Jipé a quelque chose. Mais il y a encore du travail...

BRUXELLES L'ambiance, mardi soir, au Cirque Royal, avant le spectacle de Jipé, Jean-Pascal, rappelait sans aucun doute celle de Forest National quelques minutes avant le show de la Star Academy. Ainsi, les cris stridents d'adolescentes venues là pour bien se marrer. Jipé avait à leur plaire, pas à les conquérir. C'est heureux. Il n'a pas encore les armes pour y arriver.

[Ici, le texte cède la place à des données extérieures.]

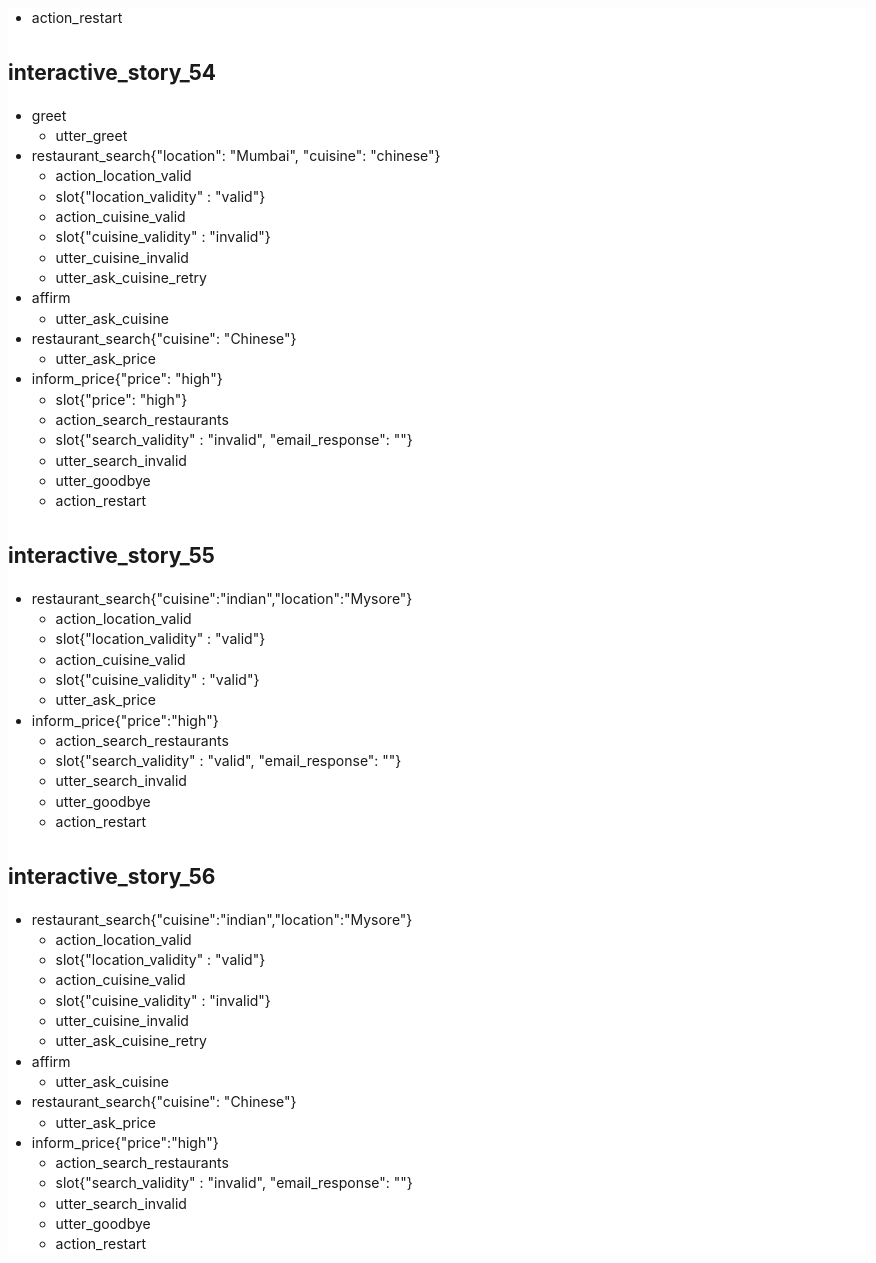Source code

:   - action_restart

## interactive_story_54
* greet
  - utter_greet
* restaurant_search{"location": "Mumbai", "cuisine": "chinese"}
  - action_location_valid
  - slot{"location_validity" : "valid"}  
  - action_cuisine_valid
  - slot{"cuisine_validity" : "invalid"}
  - utter_cuisine_invalid
  - utter_ask_cuisine_retry
* affirm
  - utter_ask_cuisine
* restaurant_search{"cuisine": "Chinese"}
  - utter_ask_price
* inform_price{"price": "high"}
  - slot{"price": "high"}
  - action_search_restaurants
  - slot{"search_validity" : "invalid", "email_response": ""}
  - utter_search_invalid
  - utter_goodbye
  - action_restart

## interactive_story_55
* restaurant_search{"cuisine":"indian","location":"Mysore"}
  - action_location_valid
  - slot{"location_validity" : "valid"}  
  - action_cuisine_valid
  - slot{"cuisine_validity" : "valid"}
  - utter_ask_price
* inform_price{"price":"high"}
  - action_search_restaurants
  - slot{"search_validity" : "valid", "email_response": ""}
  - utter_search_invalid
  - utter_goodbye
  - action_restart

## interactive_story_56
* restaurant_search{"cuisine":"indian","location":"Mysore"}
  - action_location_valid
  - slot{"location_validity" : "valid"}  
  - action_cuisine_valid
  - slot{"cuisine_validity" : "invalid"}
  - utter_cuisine_invalid
  - utter_ask_cuisine_retry
* affirm
  - utter_ask_cuisine
* restaurant_search{"cuisine": "Chinese"}
  - utter_ask_price
* inform_price{"price":"high"}
  - action_search_restaurants
  - slot{"search_validity" : "invalid", "email_response": ""}
  - utter_search_invalid
  - utter_goodbye
  - action_restart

Pourtant, il est incontestable qu'il a quelque chose. Il n'est pas un grand chanteur. Dans tous les karaokés du pays, on en trouve des dizaines qui chantent mieux que lui. Mais au moins chante-t-il juste et, dans son métier, il n'est pas le seul à réussir sans des atouts extraordinaires. Il n'est sûrement pas non plus un danseur très doué. Il le sait, il fait avec et, même, il s'en amuse. Avec ses danseurs et ses danseuses, il entreprend un ballet où il remue un tout petit peu. Pas trop. Mais ça ne l'empêche pas de grimacer et de tirer la langue. C'est juste un gag.

Il n'est sûrement pas une bête de scène. Et ça, c'est son principal défaut. A travailler absolument. Car pour le reste, il a une personnalité et il tient la route. Il sait parler aux gens. Il sait les amuser. Et comme il est entouré de danseurs et de musiciens valables, en plus d'une scénographie originale avec des estrades et des escaliers, il est le centre d'un spectacle bien gentil. Rien à voir avec celui d'un Yannick Noah pour rester dans une catégorie comparable. Le spectacle est court et les enfants ou jeunes ados qui forment l'essentiel du public sont contents.

Même si Jipé, qui va quand même chanter deux fois L'agitateur et sa Chanson con, se choisit un répertoire fait essentiellement de reprises de Gainsbourg et de Dutronc. Y compris Les sucettes qui n'est pas vraiment de leur âge ou L'hôtesse de l'air qu'il chante habillé d'une jupe fendue et avec des talons hauts.